What you are describing is about what I wanted to say, but obviously failed to 
do. Things are a lot easier in an application as you know what you are aiming 
at. In a library you need to be correct for whatever use case people come up 
with. Doing that is hard. ARC may be able to help you in most cases. Still you 
will have to be very careful and you will need a lot more understanding of the 
implicit semantics. I agree that we should be going that route, we just need to 
be aware that it is a steep road and we need to be careful. Just as you said.

If anything, ARC is more important for libraries than application code, for precisely this reason. ARC explicitly defines ownership (strong, weak, unsafe_unretained) for consumers of a library interface. Things like delegates become weak references and so this is both explicit in the API (the AppKit component does not own the delegate) and less error prone (the reference becomes nil if the object is deallocated).

When Apple moved their Foundation and AppKit implementations to ARC, they reported that they had less source code, smaller binaries, faster code, and fewer bugs. The compiler does a lot of the reference-count-elision things for you and it's easier to define APIs that return strong references and don't leak, so you can significantly reduce autorelease pool pressure.

Many years ago, I ran the -base and -gui code through the ARC Migration Tool (built into clang).
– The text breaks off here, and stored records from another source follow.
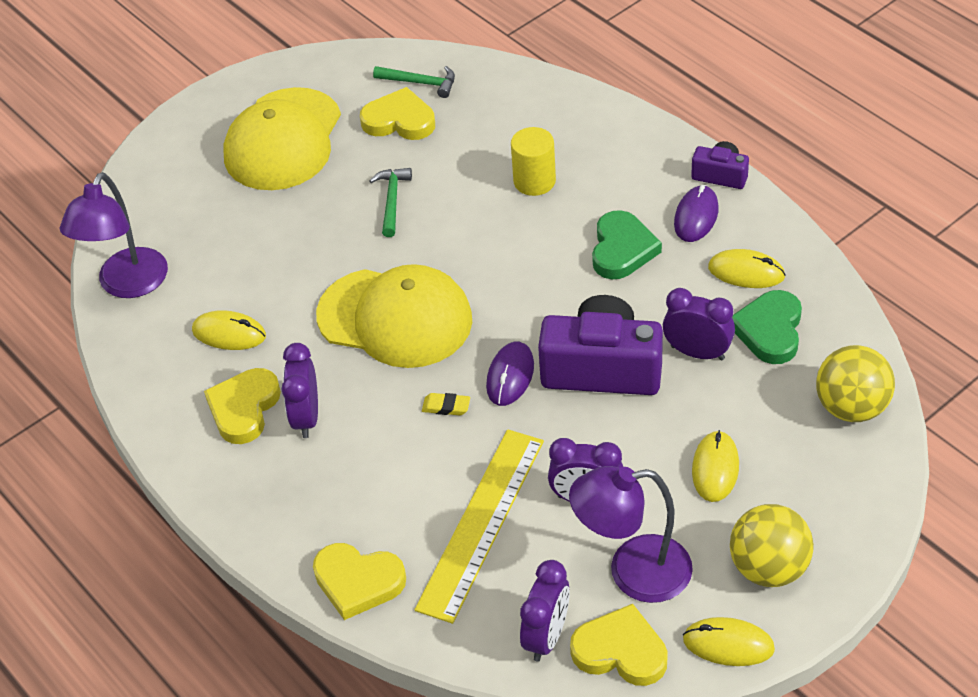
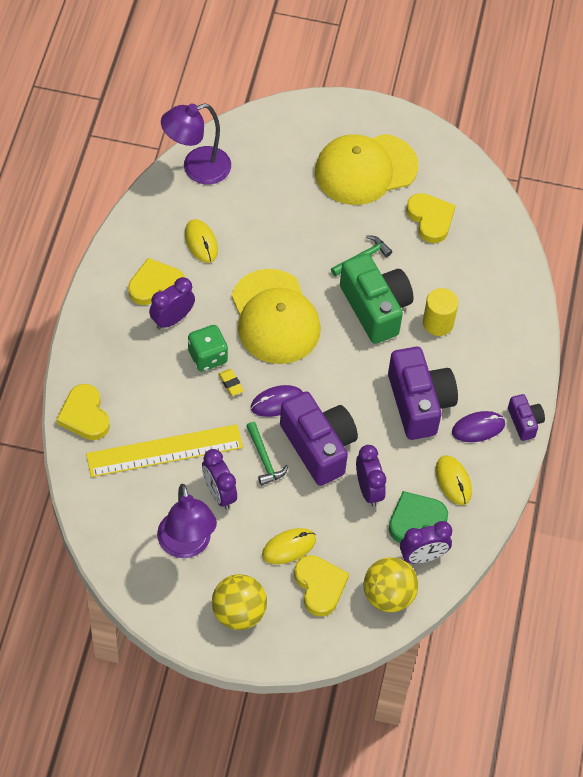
camera: 45 degrees right, 10 degrees up
(389, 410) = (207, 357): none -> green dice
(420, 83) = (471, 210): green hammer -> green hammer (264, 459)
(467, 223) = (375, 308): none -> green camera
(546, 636) = (115, 527): purple clock -> purple clock (423, 556)
(620, 651) = (131, 569): yellow heart -> yellow heart (319, 586)
(622, 249) = (419, 403): green heart -> purple camera
(633, 572) = (186, 545): purple lamp -> purple lamp turned 150 degrees counterclockwise
(728, 644) = (173, 620): yellow mouse -> none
I think about half of the code worked with ARC already, a lot of the files needed some small tweaks. The migration tool pointed out all of the places where it couldn't do the automatic translation.
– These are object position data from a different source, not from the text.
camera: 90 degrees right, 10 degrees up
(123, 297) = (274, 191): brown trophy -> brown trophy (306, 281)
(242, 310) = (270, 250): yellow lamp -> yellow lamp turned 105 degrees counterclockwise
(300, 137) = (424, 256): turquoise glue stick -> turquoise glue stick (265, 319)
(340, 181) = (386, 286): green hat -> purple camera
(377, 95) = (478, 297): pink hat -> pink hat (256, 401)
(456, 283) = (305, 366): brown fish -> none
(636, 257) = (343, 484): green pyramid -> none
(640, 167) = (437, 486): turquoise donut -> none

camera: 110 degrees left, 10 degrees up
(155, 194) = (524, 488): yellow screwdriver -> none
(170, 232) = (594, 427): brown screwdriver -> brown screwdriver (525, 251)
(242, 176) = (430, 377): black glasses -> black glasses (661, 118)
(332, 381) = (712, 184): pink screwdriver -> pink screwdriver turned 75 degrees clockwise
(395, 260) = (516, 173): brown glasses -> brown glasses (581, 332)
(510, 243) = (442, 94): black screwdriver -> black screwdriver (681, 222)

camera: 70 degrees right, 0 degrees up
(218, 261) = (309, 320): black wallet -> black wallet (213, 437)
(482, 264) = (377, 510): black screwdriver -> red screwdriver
ARC also makes it a lot easier to interop with C++. C++ containers can store Objective-C object pointers in ARC mode and will treat the retain / release calls as copy constructors and destructors. WinObjC made heavy use of this and the last time I tried it replacing `NSMutableDictionary` with a thin wrapper around `std::unordered_map<id>` (with a hash function defined to call `-hash` and the equality function defined to call `-isEqual:`) it was faster than GNUstep's implementation in my tests. I didn't try the same thing with `NSMutableArray` and `std::vector<id>`. I'm told that Apple's implementations do this: implement the containers in C++, wrap them in Objective-C (and there are a lot of high-performance C++ containers with friendly licenses that we could use if the standard library ones aren't adequate).
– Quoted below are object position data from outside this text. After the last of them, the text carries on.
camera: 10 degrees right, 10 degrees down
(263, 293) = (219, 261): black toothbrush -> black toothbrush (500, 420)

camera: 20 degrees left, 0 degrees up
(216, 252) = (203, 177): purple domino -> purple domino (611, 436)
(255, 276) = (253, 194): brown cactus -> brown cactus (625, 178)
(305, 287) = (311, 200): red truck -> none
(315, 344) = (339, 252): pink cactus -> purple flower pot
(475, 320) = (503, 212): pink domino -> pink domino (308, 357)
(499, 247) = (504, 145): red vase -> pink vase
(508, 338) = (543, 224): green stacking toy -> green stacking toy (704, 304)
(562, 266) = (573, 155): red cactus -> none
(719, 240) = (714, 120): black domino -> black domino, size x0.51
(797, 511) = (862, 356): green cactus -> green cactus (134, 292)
This was a big part of the reason that I gave up contributing to GNUstep. I could write significantly simpler code that ran faster using Objective-C++ and ARC than I could without either and GNUstep would not accept the less-buggy and faster option. Refactoring code to make it less maintainable so that it could compile with an old compiler and spending time finding bugs that are impossible by construction with ARC felt like a complete waste of my time.

Given that Apple is now focused on SwiftUI, GNUstep is so far behind things like GTK and Qt in completeness, and the license is not one that I'd choose to use given any alternative, I don't imagine that I'd start contributing again even if GNUstep adopted Objective-C++ and ARC, but at least the remaining contributors would be able to achieve more with the same amount of effort.